Con la sua squadra, la nuova presidente del Consiglio deve governare quel che definisce ‘il periodo più difficile della storia d’Italia’
Visto che Giorgia Meloni non transige sulla definizione maschile del suo ruolo, tanto vale denominarla il "neo-Sisifo" italiano, dal nome del personaggio della mitologia greca che, per aver ingannato Zeus, fu condannato per l’eternità a spingere un masso fino alla sommità di un monte dal quale questo rotolava inesorabilmente a valle, costringendolo a ricominciare da capo l’impresa.
Con il fido cognato Lollobrigida, quel pericoloso perditempo di Salvini, il neoresponsabile della Transizione ecologica Pichetto Fratin che senza le benevole imbeccate del suo predecessore, Roberto Cingolani, vaga per i corridoi con lo sguardo perso nel vuoto, ebbene con questa ciurma Meloni ha proclamato di recente che "ci tocca governare nel periodo più difficile della storia d’Italia". Ovvero di un Paese che, dopo l’unità proclamata nel 1861, ha combattuto due guerre mondiali, ha vissuto la drammatica presa del potere da parte del fascismo, è stato lacerato da una guerra civile, dalla lotta al terrorismo e dalle stragi di mafia. Senza dimenticare le migliaia di vittime provocate da terremoti, catastrofiche esondazioni di laghi artificiali e altre disgrazie che un più attento rispetto del territorio avrebbe potuto risparmiare agli italiani.

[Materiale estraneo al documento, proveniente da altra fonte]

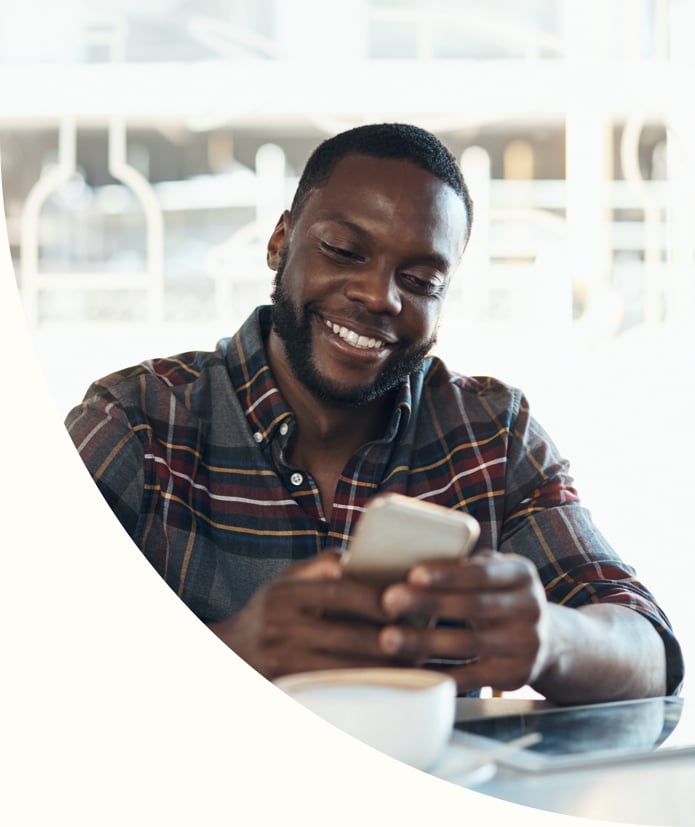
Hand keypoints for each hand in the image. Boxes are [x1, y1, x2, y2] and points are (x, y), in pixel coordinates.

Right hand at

Dunque, sarà mica per il caro-bollette, per dei conti pubblici che è una vita che vanno a ramengo, per la questione del tetto ai contanti, per il rave party di Modena e per l’afflusso di migranti su cui vigila l’occhio attento del Ministro Piantedosi, insediatosi al Viminale dove si presume lasci entrare dalla porta di servizio il suo capo Salvini, travestito una volta da usciere quell’altra da rider, che Giorgia Meloni deve sentirsi sull’orlo di un precipizio mai visto dal suo Paese.
D’altronde, da Mario Monti in su passando per i vari Letta, Renzi, Gentiloni, Conte uno e Conte due fino a Draghi, la musica da ormai oltre un decennio, per la penisola, è sempre la stessa. Certo, nessuno di loro è stato tirato su amorevolmente da un Gianfranco Fini, riabilitato di recente e in modo frettoloso da una stampa un po’ codina, nonostante un’uscita di scena condita da accuse di riciclaggio con un boss del gioco d’azzardo e di appropriazione indebita della "casa di Montecarlo". Fini però, come neppure Ignazio La Russa con la sua collezione di busti del Duce, riesce a spiegare l’incredibile successo politico del Sisifo della Garbatella.
Le cui radici, anche se probabilmente lei stessa ne è inconsapevole, affondano negli inizi del secolo scorso, con Filippo Tommaso Marinetti e la nascita del Futurismo. Di cui, inizialmente, quel gaglioffo di Mussolini si impadronì – nella sua versione rivoluzionaria, anticlericale e anti-monarchica – per poi abbandonarlo una volta ricevuto l’incarico di capo del Governo da un Savoia e sottoscrivendo il Concordato con il Vaticano. "Da dove veniamo? Chi siamo? Dove andiamo?", si chiedeva Paul Gauguin dal suo esilio polinesiano. Sarebbe il caso che il medesimo interrogativo se lo ponesse anche Giorgia Meloni. Sicuramente viene da lontano, per andare dove non lo si è ancora capito. Speriamo non a sbattere come il suo più illustre predecessore. Da cui continua a prendere le distanze, nonostante una contiguità ideologica difficile da negare.